In [None]:
#

# Syntax, Semantics, Parsing and Formal Grammars

## Syntax vs Semantics

Syntax and semantics are two fundamental aspects of any programming language that help in understanding how programs are constructed and what they mean.

### Syntax
Syntax refers to the set of rules that specifies the correct combined sequence of symbols that can be used to form a correctly structured program using a specific programming language. These rules dictate how statements and expressions are formed. For example, in Python:


- A statement to assign a value to a variable has the syntax: `variable_name = value`
- A for-loop has the syntax: `for variable in iterable:`

These rules ensure that the program is grammatically correct.

Common syntax errors include:


- Missing or extra braces, brackets, or parentheses
- Incorrect indentation (especially in languages like Python)
- Missing semicolons in languages where they are required (like C, C++, and Java)

### Semantics
Semantics refers to the meaning associated with syntactically valid strings of symbols in a programming language. Even if your code is syntactically correct, it might not do what you intend due to semantic errors. The semantics of a language provide the rules for interpretation of the syntax, which makes it possible for a machine to execute the code written by a developer.

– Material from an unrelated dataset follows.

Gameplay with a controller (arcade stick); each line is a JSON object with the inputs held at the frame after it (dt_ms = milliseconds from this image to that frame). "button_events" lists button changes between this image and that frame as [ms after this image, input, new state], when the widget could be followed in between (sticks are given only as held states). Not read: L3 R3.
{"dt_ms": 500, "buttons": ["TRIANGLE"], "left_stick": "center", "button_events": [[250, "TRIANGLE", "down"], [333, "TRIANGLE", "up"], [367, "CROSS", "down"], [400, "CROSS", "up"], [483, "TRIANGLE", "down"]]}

Examples of semantic elements in a language might include:


- Variable scoping rules (e.g., global vs. local scope)
- Type systems (e.g., how different data types interact)
- Evaluation of expressions (e.g., order of operations)

Common semantic errors include:


- Type mismatch (e.g., trying to add a string and an integer)
- Undefined variables
- Division by zero
- Index out of range

### Relation between Syntax and Semantics
Syntax and semantics are closely related but distinct:


- A program could be syntactically correct but semantically wrong. For example, dividing by zero is usually syntactically correct but semantically incorrect.
- Conversely, semantics can't be correct if the syntax is incorrect; a program won't run if it's not syntactically correct.

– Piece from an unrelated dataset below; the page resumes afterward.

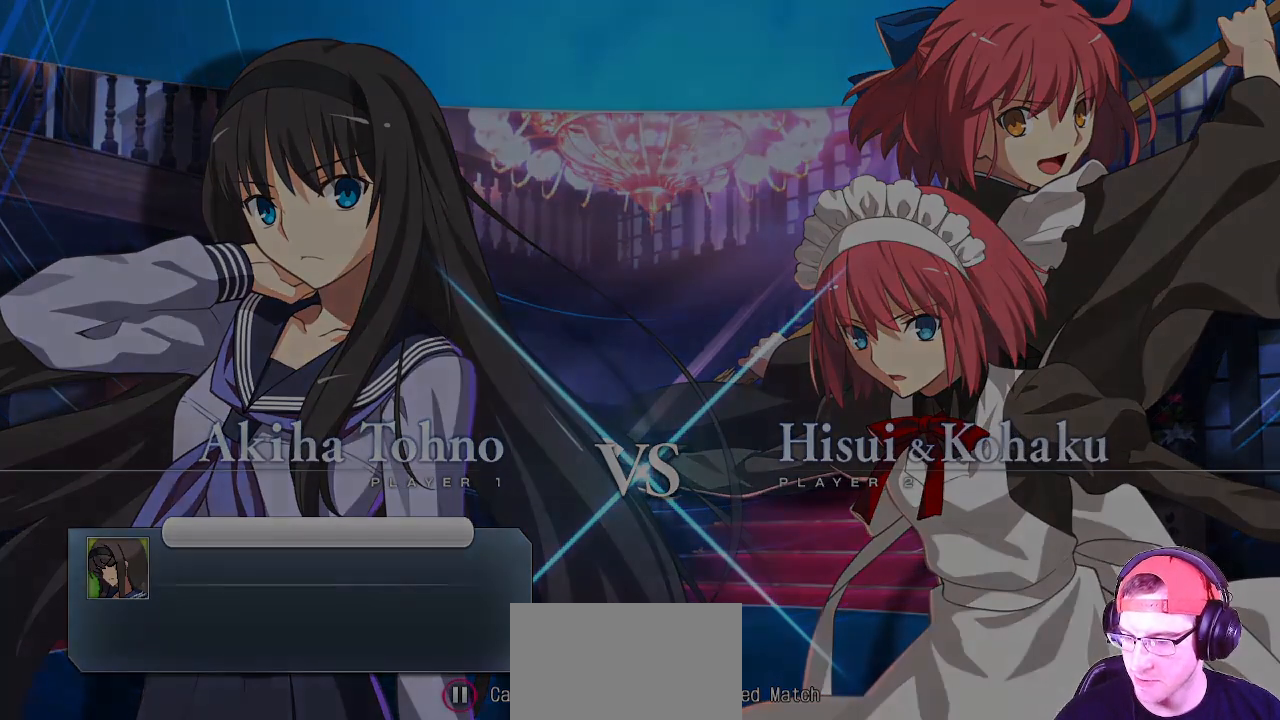
{"dt_ms": 500, "buttons": [], "left_stick": "center", "button_events": [[50, "SQUARE", "down"], [83, "TRIANGLE", "up"], [100, "CROSS", "down"], [100, "SQUARE", "up"], [150, "CROSS", "up"], [200, "TRIANGLE", "down"], [267, "SQUARE", "down"], [300, "CROSS", "down"], [317, "TRIANGLE", "up"], [350, "SQUARE", "up"], [383, "CROSS", "up"]]}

Programming languages often come with a formal specification that details their syntax and semantics, which is essential for compiler and interpreter writers. Programmers generally don't have to study these formal specifications; they learn the rules more implicitly through documentation, tutorials, and examples.

## Going from Source Code to Machine Code

Process of going from programming language code to machine code involves multiple stages, each with its own set of tasks and objectives. 

### 1. Preprocessing
This is the first stage for some languages like C and C++. The preprocessor handles tasks like macro expansion, file inclusion, conditional compilation, etc. Source code is manipulated based on preprocessor directives like `#include`, `#define`, and others.

### 2. Lexical Analysis (Lexing)
#### Objective:
To convert the input source code into a stream of tokens. A token is a sequence of characters that represents a fundamental building block of the language, such as an identifier, a keyword, or an operator.

#### How it Works:

- The lexer scans the source code character by character.
- It groups characters into tokens according to the lexical rules of the language.
- Comments and white spaces are often discarded.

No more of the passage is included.